Vanaf 2005 hou ik een digidagboek bij. Ik heb hierin over vanalles geschreven. Soms schrijf ik drie stukjes in een week en soms duurt het maanden voordat ik weer inspiratie krijg om iets op te schrijven. Dat kan dus vanalles zijn, heel persoonlijke dingen, wanneer ik niet lekker in mijn vel zit, herinneringen uit mijn jeugd en de tijd dat we met onze kinderen als gezinnetje samenwoonden, vakantie- of dagtripverhaaltjes, maar ook gekke, droevige of gewoon dagelijkse dingen die ik om mij heen registreer en waarover ik het leuk vind iets te schrijven. Alle verhaaltjes staan sowieso in pdf formaat ergens prive op laptop of externe schijf, maar ik heb besloten om zo langzamerhand alle verhaaltjes alsnog te publiceren op deze blog. Veel leesplezier.
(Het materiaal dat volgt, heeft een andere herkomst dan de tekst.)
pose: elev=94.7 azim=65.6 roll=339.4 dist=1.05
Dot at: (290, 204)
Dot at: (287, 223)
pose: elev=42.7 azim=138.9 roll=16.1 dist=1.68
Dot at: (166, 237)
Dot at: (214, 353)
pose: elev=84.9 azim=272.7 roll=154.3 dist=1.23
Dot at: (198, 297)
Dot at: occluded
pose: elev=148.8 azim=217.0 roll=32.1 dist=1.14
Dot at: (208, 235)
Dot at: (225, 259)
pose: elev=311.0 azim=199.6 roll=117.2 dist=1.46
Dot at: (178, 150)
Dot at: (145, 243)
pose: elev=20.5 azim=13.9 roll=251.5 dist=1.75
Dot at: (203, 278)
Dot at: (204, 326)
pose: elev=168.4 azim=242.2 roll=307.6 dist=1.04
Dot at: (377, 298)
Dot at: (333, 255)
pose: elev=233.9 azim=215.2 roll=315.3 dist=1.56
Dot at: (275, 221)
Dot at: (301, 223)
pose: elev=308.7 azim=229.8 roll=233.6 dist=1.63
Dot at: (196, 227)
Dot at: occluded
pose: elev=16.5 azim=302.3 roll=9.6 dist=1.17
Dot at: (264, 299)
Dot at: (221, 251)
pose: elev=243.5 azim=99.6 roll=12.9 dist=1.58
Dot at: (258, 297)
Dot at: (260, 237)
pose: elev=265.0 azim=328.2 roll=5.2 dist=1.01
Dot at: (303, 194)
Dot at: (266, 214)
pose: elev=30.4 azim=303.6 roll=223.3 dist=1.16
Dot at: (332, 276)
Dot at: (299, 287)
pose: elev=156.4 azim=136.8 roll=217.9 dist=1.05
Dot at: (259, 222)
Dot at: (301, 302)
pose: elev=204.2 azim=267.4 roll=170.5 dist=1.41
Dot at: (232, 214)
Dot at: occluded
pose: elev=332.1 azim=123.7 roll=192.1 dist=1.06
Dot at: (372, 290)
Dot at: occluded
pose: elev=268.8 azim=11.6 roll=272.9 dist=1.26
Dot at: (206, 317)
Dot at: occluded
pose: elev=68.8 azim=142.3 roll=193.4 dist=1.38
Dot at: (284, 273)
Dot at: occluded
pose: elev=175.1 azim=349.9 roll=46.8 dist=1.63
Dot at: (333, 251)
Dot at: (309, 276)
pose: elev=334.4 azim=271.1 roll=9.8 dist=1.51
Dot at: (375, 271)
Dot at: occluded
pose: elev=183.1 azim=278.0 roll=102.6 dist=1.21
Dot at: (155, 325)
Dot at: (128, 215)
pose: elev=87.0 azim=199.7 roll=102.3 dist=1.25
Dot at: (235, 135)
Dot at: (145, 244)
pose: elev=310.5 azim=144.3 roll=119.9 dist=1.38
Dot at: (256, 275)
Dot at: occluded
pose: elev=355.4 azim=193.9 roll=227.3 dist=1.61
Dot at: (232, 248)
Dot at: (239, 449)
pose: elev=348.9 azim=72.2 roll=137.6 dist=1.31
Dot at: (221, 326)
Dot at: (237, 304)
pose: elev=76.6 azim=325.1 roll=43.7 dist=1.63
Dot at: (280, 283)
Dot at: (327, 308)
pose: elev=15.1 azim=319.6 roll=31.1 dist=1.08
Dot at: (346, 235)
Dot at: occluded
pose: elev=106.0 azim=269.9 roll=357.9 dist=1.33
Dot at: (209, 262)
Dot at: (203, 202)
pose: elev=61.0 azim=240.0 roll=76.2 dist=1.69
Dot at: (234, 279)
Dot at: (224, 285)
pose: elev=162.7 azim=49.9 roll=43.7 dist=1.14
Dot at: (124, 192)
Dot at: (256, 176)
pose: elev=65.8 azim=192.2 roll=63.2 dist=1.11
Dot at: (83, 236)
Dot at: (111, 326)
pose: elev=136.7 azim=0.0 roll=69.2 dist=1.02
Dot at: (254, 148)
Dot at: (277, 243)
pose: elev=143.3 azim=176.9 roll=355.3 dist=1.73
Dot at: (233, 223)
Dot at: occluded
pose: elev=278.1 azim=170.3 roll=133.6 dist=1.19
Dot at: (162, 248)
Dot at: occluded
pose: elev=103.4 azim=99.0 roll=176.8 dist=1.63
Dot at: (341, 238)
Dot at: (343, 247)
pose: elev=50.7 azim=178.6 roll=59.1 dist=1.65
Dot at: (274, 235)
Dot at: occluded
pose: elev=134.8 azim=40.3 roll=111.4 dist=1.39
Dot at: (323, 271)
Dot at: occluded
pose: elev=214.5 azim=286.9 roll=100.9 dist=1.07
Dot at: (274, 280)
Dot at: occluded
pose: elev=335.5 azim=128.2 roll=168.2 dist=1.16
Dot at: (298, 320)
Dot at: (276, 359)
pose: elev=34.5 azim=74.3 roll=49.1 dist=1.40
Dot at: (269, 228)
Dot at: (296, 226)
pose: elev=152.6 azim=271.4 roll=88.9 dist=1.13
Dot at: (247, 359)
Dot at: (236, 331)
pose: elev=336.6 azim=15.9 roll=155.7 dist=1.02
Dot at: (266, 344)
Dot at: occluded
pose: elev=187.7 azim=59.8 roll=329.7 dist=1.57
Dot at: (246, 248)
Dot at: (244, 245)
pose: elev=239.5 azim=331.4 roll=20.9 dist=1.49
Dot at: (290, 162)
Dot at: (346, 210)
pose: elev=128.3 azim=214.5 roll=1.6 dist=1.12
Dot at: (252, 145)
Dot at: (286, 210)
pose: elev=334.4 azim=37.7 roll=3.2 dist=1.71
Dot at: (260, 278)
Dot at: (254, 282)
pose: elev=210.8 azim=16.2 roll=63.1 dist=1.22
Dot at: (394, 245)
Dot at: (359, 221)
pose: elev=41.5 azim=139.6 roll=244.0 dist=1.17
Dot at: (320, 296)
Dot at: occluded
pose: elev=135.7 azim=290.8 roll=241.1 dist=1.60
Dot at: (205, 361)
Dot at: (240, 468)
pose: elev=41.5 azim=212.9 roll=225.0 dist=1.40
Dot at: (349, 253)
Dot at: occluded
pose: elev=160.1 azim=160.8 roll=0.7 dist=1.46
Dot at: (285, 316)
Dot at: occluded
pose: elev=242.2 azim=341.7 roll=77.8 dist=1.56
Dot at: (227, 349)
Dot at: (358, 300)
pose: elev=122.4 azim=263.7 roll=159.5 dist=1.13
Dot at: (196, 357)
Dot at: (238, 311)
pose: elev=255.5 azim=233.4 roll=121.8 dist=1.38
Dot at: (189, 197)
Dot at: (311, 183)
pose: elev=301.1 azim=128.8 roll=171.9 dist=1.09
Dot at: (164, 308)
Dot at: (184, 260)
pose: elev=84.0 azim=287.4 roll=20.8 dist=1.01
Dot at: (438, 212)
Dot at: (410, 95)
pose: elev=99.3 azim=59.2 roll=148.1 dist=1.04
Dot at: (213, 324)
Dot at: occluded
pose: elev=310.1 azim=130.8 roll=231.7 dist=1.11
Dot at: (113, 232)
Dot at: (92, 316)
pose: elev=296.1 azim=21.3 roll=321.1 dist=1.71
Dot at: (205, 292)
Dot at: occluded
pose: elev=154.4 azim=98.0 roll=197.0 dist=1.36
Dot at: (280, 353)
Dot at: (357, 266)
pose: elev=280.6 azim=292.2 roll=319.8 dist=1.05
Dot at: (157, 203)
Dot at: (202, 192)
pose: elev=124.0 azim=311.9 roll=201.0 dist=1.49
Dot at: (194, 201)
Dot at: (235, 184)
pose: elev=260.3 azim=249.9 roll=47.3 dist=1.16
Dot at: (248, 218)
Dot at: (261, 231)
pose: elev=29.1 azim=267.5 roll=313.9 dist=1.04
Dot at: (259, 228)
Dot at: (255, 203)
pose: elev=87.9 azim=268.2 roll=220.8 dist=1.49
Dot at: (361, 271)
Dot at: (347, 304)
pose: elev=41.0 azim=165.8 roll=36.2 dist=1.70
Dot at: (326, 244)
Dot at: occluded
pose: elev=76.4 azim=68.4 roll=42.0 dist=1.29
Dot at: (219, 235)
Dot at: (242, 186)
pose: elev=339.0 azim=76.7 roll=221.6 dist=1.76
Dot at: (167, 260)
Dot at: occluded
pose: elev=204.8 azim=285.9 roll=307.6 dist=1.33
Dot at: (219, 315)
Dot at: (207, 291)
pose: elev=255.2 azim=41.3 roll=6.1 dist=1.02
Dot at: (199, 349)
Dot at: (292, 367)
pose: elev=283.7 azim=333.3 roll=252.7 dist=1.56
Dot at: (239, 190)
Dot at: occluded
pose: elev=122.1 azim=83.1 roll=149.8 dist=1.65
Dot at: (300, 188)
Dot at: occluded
Ps-1. Al bladerend door de onderwerpen zie ik nu [1-8-2013] dat het een rommeltje is geworden met de lettertypes en grootte van letters. Hoe dat komt weet ik niet. Wel weet ik dat ik ze zo niet gepost heb. Nu [26-2-2021] is het nog steeds niet veel beter. Het is jammer, dat ik niet meer grip heb op de lay-out van de stukjes. Maar goed, ik heb me helaas te houden aan de beperkte mogelijkheden. Het zij het zo, maar een rommeltje blijft het.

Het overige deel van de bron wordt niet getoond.